### TASK ITEM A:
Answer these from the text on fetching web pages, one answer per line with matching marks:
(i) Which module is described as even lower-level than urllib2?
(ii) At what address is the Scrapy project hosted?
(iii) Which two test platforms offer a way to drive a standard web browser from inside a Python program?
### TASK ITEM B:
Please edit the text on fetching web pages from "- When web pages" up to and including "that hold them.", putting "PyQt5" in place of "PyQt4".

Fetching Web Pages
Before you can parse an HTML-formatted web page, you of course have to acquire some.Here are some options
for downloading content.
- You can use
urllib2
, or the even lower-level httplib
, to construct an HTTP
request that will return a web page. For each form that has to be filled out, you will
have to build a dictionary representing the field names and data values inside;
unlike a real web browser, these libraries will give you no help in submitting
forms.
- You can to install mechanize and write a program that fills out and submits web
forms much as you would do when sitting in front of a web browser. The downside
is that, to benefit from this automation, you will need to download the page
containing the form HTML before you can then submit it—possibly doubling the
number of web requests you perform.
- If you need to download and parse entire web sites, take a look at the Scrapy
project, hosted at http://scrapy.org, which provides a framework for
implementing your own web spiders. With the tools it provides, you can write
programs that follow links to every page on a web site, tabulating the data you
want extracted from each page.
- When web pages wind up being incomplete because they use dynamic JavaScript
to load data that you need, you can use the QtWebKit module of the PyQt4 library to
load a page, let the JavaScript run, and then save or parse the resulting complete
HTML page.
- Finally, if you really need a browser to load the site, both the Selenium and
Windmill test platforms provide a way to drive a standard web browser from
inside a Python program. You can start the browser up, direct it to the page of
interest, fill out and submit forms, do whatever else is necessary to bring up the
data you need, and then pull the resulting information directly from the DOM
elements that hold them.

### DATA SHOWN:
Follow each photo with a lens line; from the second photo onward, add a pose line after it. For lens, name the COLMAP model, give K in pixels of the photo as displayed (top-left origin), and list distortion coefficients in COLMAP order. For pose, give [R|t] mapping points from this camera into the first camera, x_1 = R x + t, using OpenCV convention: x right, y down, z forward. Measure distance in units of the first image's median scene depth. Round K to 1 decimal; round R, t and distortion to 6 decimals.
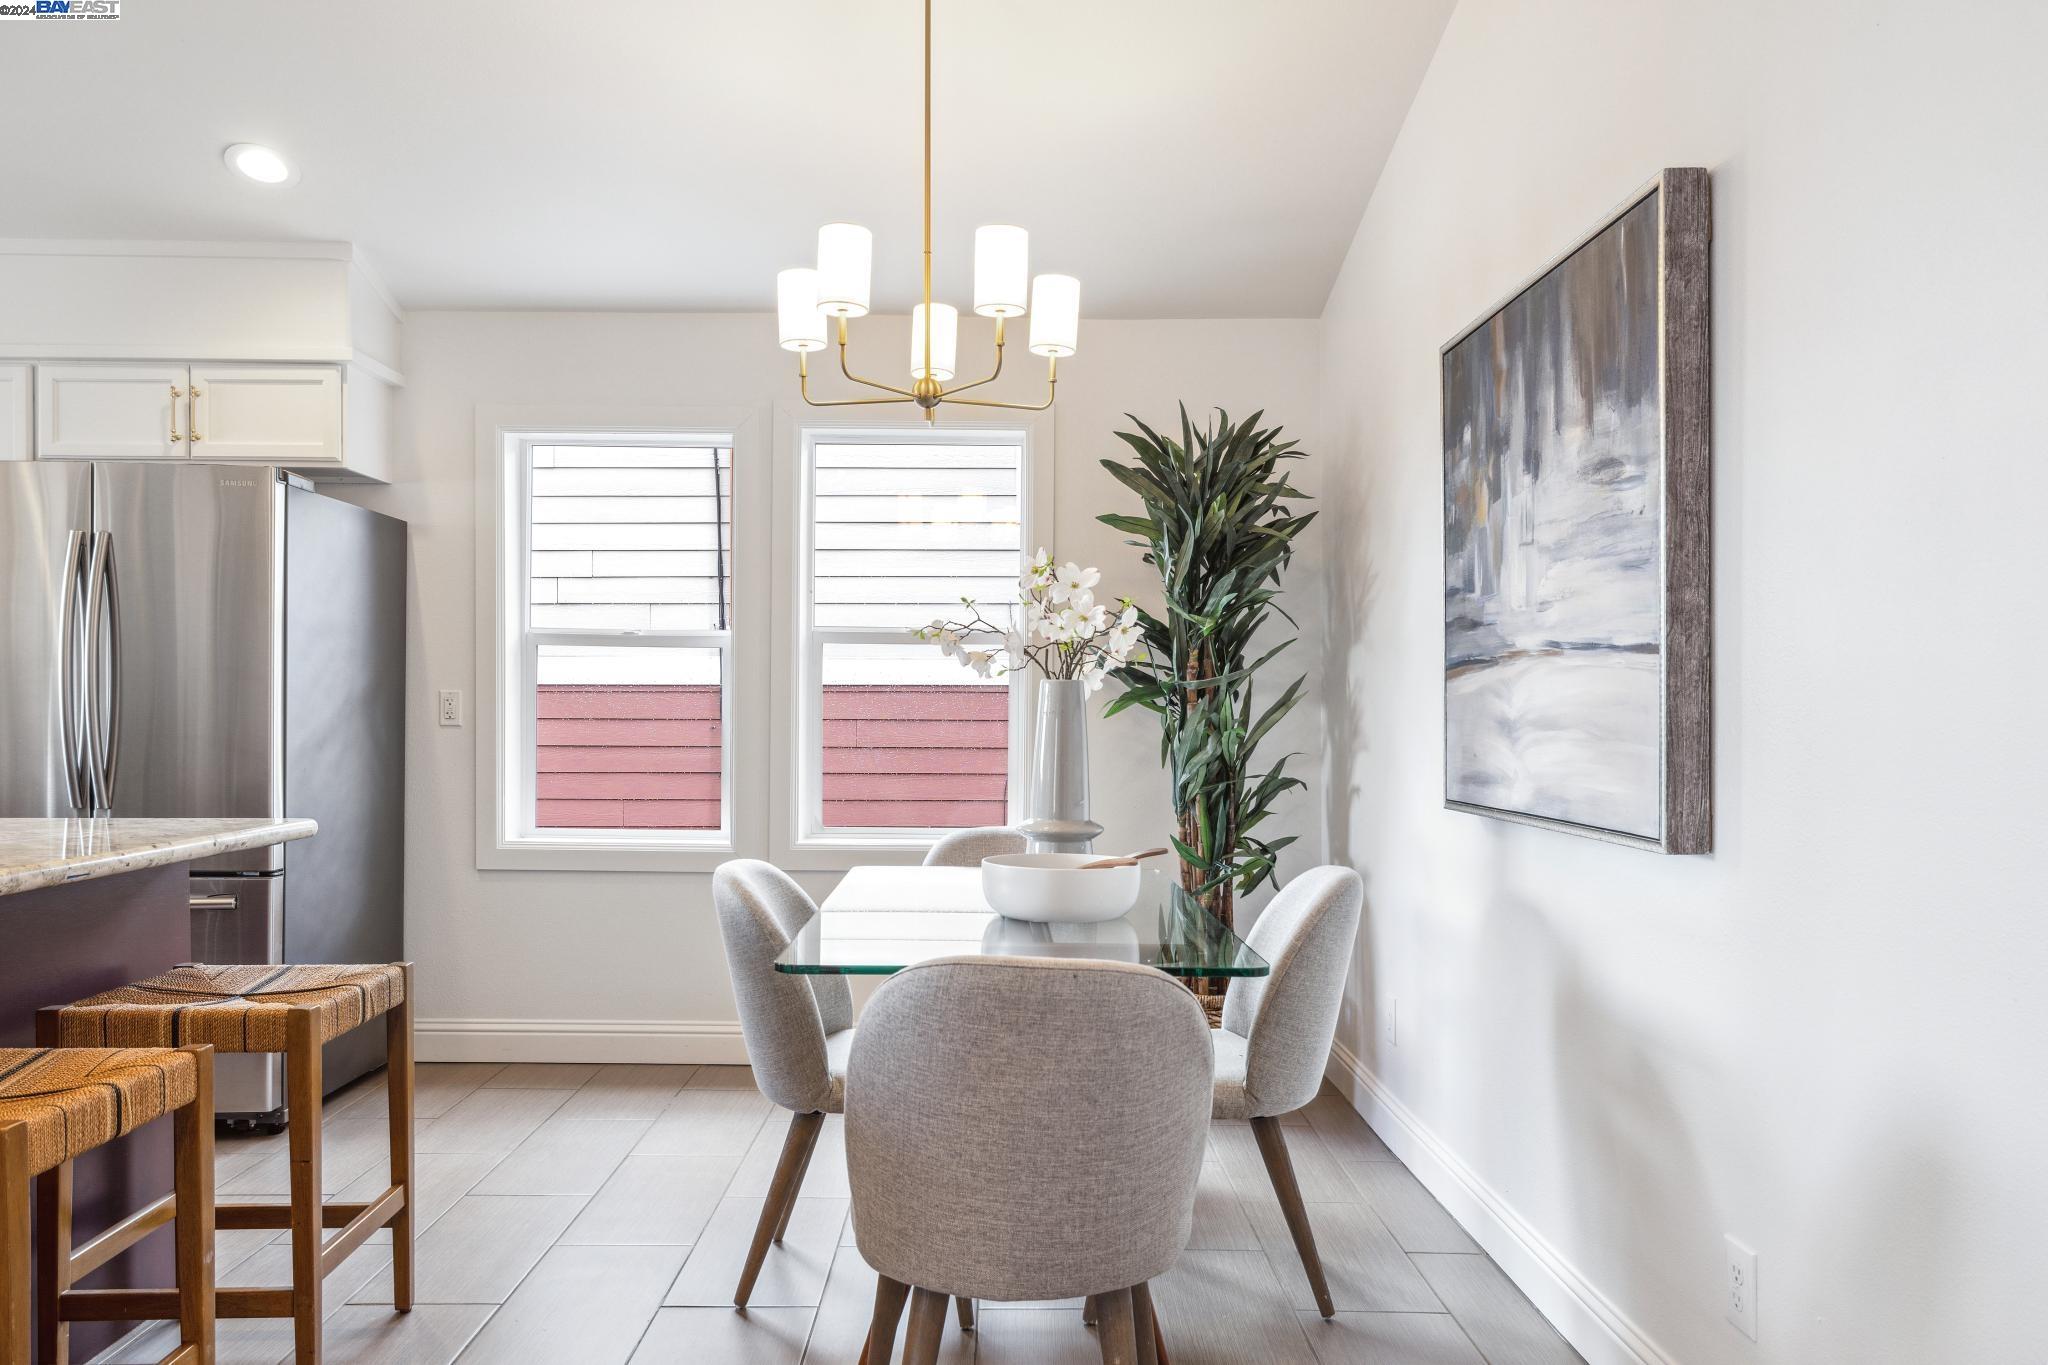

### WORKED SOLUTION A:
(i) httplib
(ii) http://scrapy.org
(iii) Selenium and Windmill

### WORKED SOLUTION B:
- When web pages wind up being incomplete because they use dynamic JavaScript
to load data that you need, you can use the QtWebKit module of the PyQt5 library to
load a page, let the JavaScript run, and then save or parse the resulting complete
HTML page.
- Finally, if you really need a browser to load the site, both the Selenium and
Windmill test platforms provide a way to drive a standard web browser from
inside a Python program. You can start the browser up, direct it to the page of
interest, fill out and submit forms, do whatever else is necessary to bring up the
data you need, and then pull the resulting information directly from the DOM
elements that hold them.